▸ SUPPLIED MATERIAL
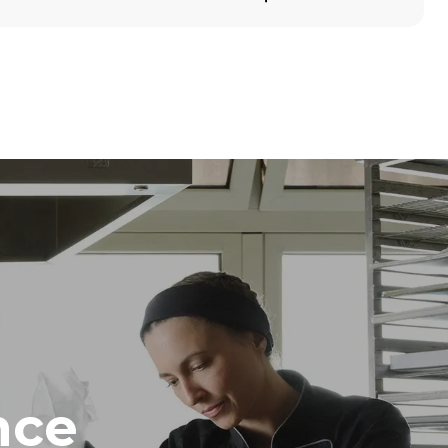
Hauteur
789 mm
Espace entre les plaques
86 mm
Fréquence
50 / 60 Hz
nce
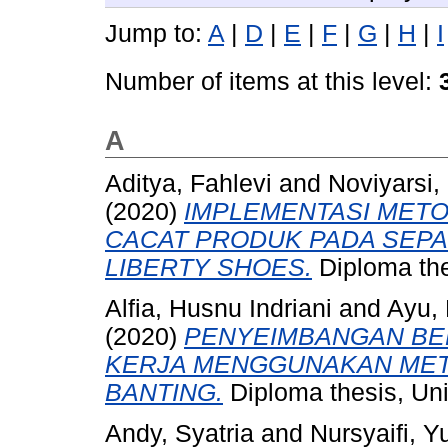
Jump to:
A
|
D
|
E
|
F
|
G
|
H
|
I
Number of items at this level:
A
Aditya, Fahlevi
and
Noviyarsi,
(2020)
IMPLEMENTASI METO
CACAT PRODUK PADA SEPA
LIBERTY SHOES.
Diploma the
Alfia, Husnu Indriani
and
Ayu, 
(2020)
PENYEIMBANGAN BEB
KERJA MENGGUNAKAN MET
BANTING.
Diploma thesis, Uni
Andy, Syatria
and
Nursyaifi, Y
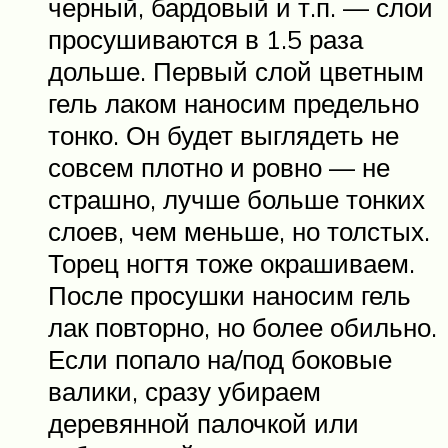
черный, бардовый и т.п. — слои
просушиваются в 1.5 раза
дольше. Первый слой цветным
гель лаком наносим предельно
тонко. Он будет выглядеть не
совсем плотно и ровно — не
страшно, лучше больше тонких
слоев, чем меньше, но толстых.
Торец ногтя тоже окрашиваем.
После просушки наносим гель
лак повторно, но более обильно.
Если попало на/под боковые
валики, сразу убираем
деревянной палочкой или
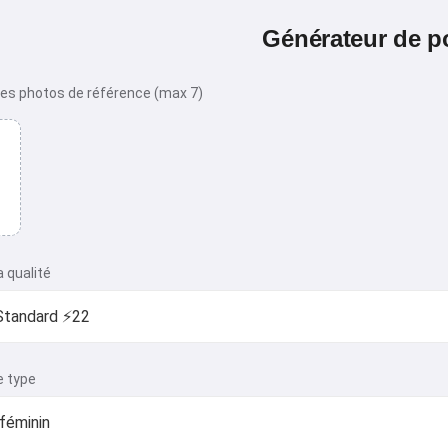
Générateur de po
es photos de référence (max 7)
a qualité
e type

▸ WHAT TO WORK ON
Reproduce the data, starting at its first line and ending at the line containing "Nursyaifi, Y", with "Diploma" substituted by "Bachelor" and nothing else altered. Omit the pictures from the output.

▸ TASK OUTPUT
Hauteur
789 mm
Espace entre les plaques
86 mm
Fréquence
50 / 60 Hz
nce
Jump to:
A
|
D
|
E
|
F
|
G
|
H
|
I
Number of items at this level:
A
Aditya, Fahlevi
and
Noviyarsi,
(2020)
IMPLEMENTASI METO
CACAT PRODUK PADA SEPA
LIBERTY SHOES.
Bachelor the
Alfia, Husnu Indriani
and
Ayu, 
(2020)
PENYEIMBANGAN BEB
KERJA MENGGUNAKAN MET
BANTING.
Bachelor thesis, Uni
Andy, Syatria
and
Nursyaifi, Y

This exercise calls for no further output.